Harvard University Professor Graham Allison, he of “Thucydides Trap” fame, writes in the National Interest that President Trump may be able to end the Ukraine War on acceptable, if imperfect, terms if he emulates President Dwight Eisenhower’s strategy that ended the Korean War.
It is an intriguing comparison — one that will surely upset Allison’s Harvard colleagues, who will scoff at the notion that Donald Trump and Dwight Eisenhower should be mentioned in the same sentence. It is not that his liberal colleagues admire Eisenhower, the president — they don’t. But Trump Derangement Syndrome doesn’t allow those that it afflicts to imagine Trump channeling the Allied Supreme Commander in World War II. (RELATED: Eisenhower: A Conservative in Action, Not Ideology)
Yet, Allison is right — Eisenhower’s success in ending the Korean War on terms unsatisfactory to all sides is a good model for Trump to use to end the Ukraine War. (RELATED: When Ike Said No)
In the 1952 presidential campaign, Republican candidate Eisenhower pledged to “go to Korea” to bring an end to the costly and politically divisive war. In 2024, Republican candidate Trump promised to end the Ukraine war soon after he takes office. (RELATED: Trump: The New Eisenhower on NATO)
Even before taking office in 1953, Eisenhower offended our ally South Korean leader Syngman Rhee — who wanted to fight on to victory — by opposing Rhee’s plans for another offensive and threatened to end joint operations with South Korean forces — as Allison puts it, Ike threatened to leave Rhee “on his own, unless he fell in line.” Ike’s administration then worked toward a ceasefire with our opponents in China, North Korea, and the Soviet Union. (RELATED: The Korean Armistice: The Triumph of Containment Over Liberation)
Trump, shortly after beginning his second term as president in 2025, offended Ukrainian President Zelenskyy, who, like Rhee, wants to fight on to victory, by telling him Ukraine must seek peace with Vladimir Putin’s Russia to bring an end to the costly and indecisive war. Trump, like Eisenhower, threatened to end support for Ukraine’s war effort. Trump was criticized by Ukraine’s supporters in the U.S. and Europe for trying to strike a deal with Vladimir Putin.
Eisenhower was dealing with North Korea’s Kim Il Sung, China’s Mao Zedong, and Soviet leader Josef Stalin — totalitarian despots whose murderous deeds and crimes against humanity far exceeded anything Putin, as bad as he is, has done thus far. If Ike’s administration could negotiate with those regimes, Trump’s administration can surely negotiate with Putin.

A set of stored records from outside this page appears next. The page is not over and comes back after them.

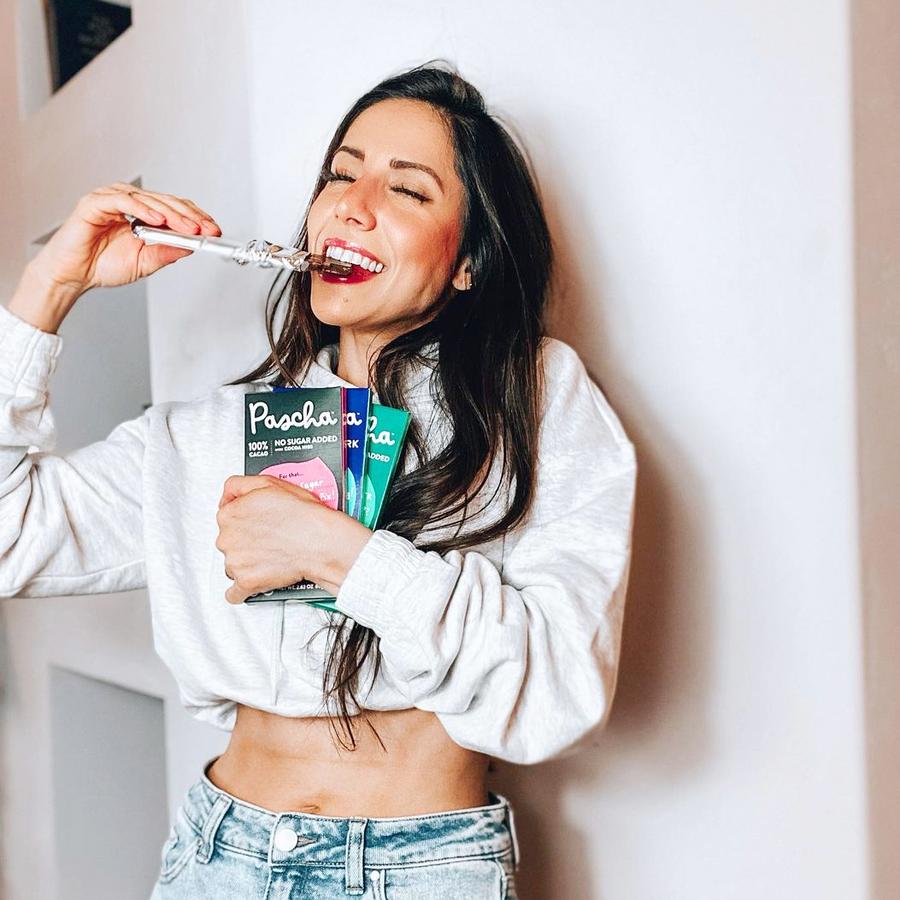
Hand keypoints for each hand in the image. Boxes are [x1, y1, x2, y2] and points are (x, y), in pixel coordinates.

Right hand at [29, 182, 221, 298]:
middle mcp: (130, 203)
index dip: (196, 218)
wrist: (74, 274)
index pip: (175, 209)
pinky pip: (123, 201)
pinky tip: (157, 220)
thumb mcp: (145, 262)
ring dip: (171, 214)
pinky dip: (142, 209)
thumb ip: (167, 252)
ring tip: (188, 227)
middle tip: (206, 229)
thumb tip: (192, 246)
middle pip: (166, 202)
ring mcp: (112, 199)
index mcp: (143, 214)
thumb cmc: (103, 265)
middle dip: (190, 217)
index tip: (213, 230)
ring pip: (149, 200)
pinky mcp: (95, 202)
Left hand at [215, 474, 351, 603]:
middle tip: (268, 540)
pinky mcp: (246, 582)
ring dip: (247, 563)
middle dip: (245, 542)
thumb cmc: (302, 515)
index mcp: (229, 514)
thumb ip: (238, 486)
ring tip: (270, 557)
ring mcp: (235, 562)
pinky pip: (234, 593)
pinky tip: (251, 582)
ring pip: (232, 565)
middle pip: (229, 542)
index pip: (226, 518)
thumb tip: (227, 495)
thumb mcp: (268, 483)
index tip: (256, 524)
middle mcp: (227, 538)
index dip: (244, 520)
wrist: (319, 541)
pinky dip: (241, 590)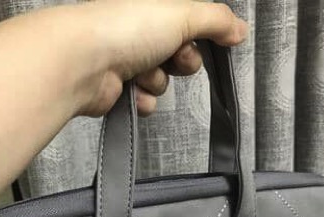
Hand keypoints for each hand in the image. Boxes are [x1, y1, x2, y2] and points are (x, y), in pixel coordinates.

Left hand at [71, 0, 247, 115]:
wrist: (84, 62)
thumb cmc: (126, 27)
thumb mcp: (183, 13)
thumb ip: (216, 20)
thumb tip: (239, 29)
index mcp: (152, 5)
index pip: (189, 22)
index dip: (203, 34)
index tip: (215, 41)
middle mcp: (137, 28)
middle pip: (178, 53)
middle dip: (181, 60)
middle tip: (175, 57)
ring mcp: (124, 58)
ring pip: (161, 80)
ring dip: (158, 81)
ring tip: (142, 73)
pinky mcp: (115, 87)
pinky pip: (143, 100)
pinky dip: (142, 99)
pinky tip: (132, 92)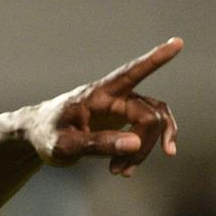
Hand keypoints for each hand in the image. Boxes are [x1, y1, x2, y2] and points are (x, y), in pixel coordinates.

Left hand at [36, 37, 180, 176]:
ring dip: (144, 149)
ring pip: (154, 121)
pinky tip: (126, 169)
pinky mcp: (124, 119)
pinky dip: (141, 150)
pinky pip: (147, 130)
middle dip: (142, 144)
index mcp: (97, 94)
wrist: (38, 136)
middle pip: (149, 114)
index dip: (155, 59)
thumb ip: (97, 144)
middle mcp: (114, 95)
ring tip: (122, 172)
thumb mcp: (65, 145)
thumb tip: (135, 143)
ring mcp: (122, 106)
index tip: (177, 43)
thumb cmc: (47, 135)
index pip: (130, 73)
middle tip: (119, 171)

Eisenhower understood that a negotiated peace would have to reflect the facts on the ground. Even though the United States and the United Nations had pledged to unify the Korean peninsula under Syngman Rhee’s rule after Gen. Douglas MacArthur’s stunning Inchon landing in September 1950, which liberated Seoul and sent North Korean forces retreating across the 38th Parallel, the massive intervention of Chinese troops in October-November 1950 turned the tide of war against U.S., U.N., and South Korean forces. By the time Ike entered office as president, the Korean War was a bloody stalemate.
President Trump, like Eisenhower in Korea, recognizes that the Ukraine War is a bloody stalemate, and that Ukraine has no hope of victory. As Allison notes, Russian forces have been seizing eastern Ukrainian territory slowly but consistently, especially in the Donbas region. Trump, like Eisenhower in Korea, wants to “forge a sustainable peace.” He, like Eisenhower, wants the dying and destruction to stop. (RELATED: Liberals Supported Deals With Communists but Not With Putin)
No one was happy about the armistice that ended the Korean War, except the troops on both sides who got to go home, and the prisoners of war on both sides who were released and repatriated. The Korean peninsula remained divided, as it still is today.
North Korea continues to be ruled by the tyrannical Kim dynasty, while South Korea has enjoyed, for some time, a functioning if imperfect democracy and relative economic prosperity. If Trump’s deal with Russia can achieve something similar, Allison writes, “he will be able to claim that he has achieved the peace ‘deal of the century.’” That would drive Allison’s Harvard colleagues crazy.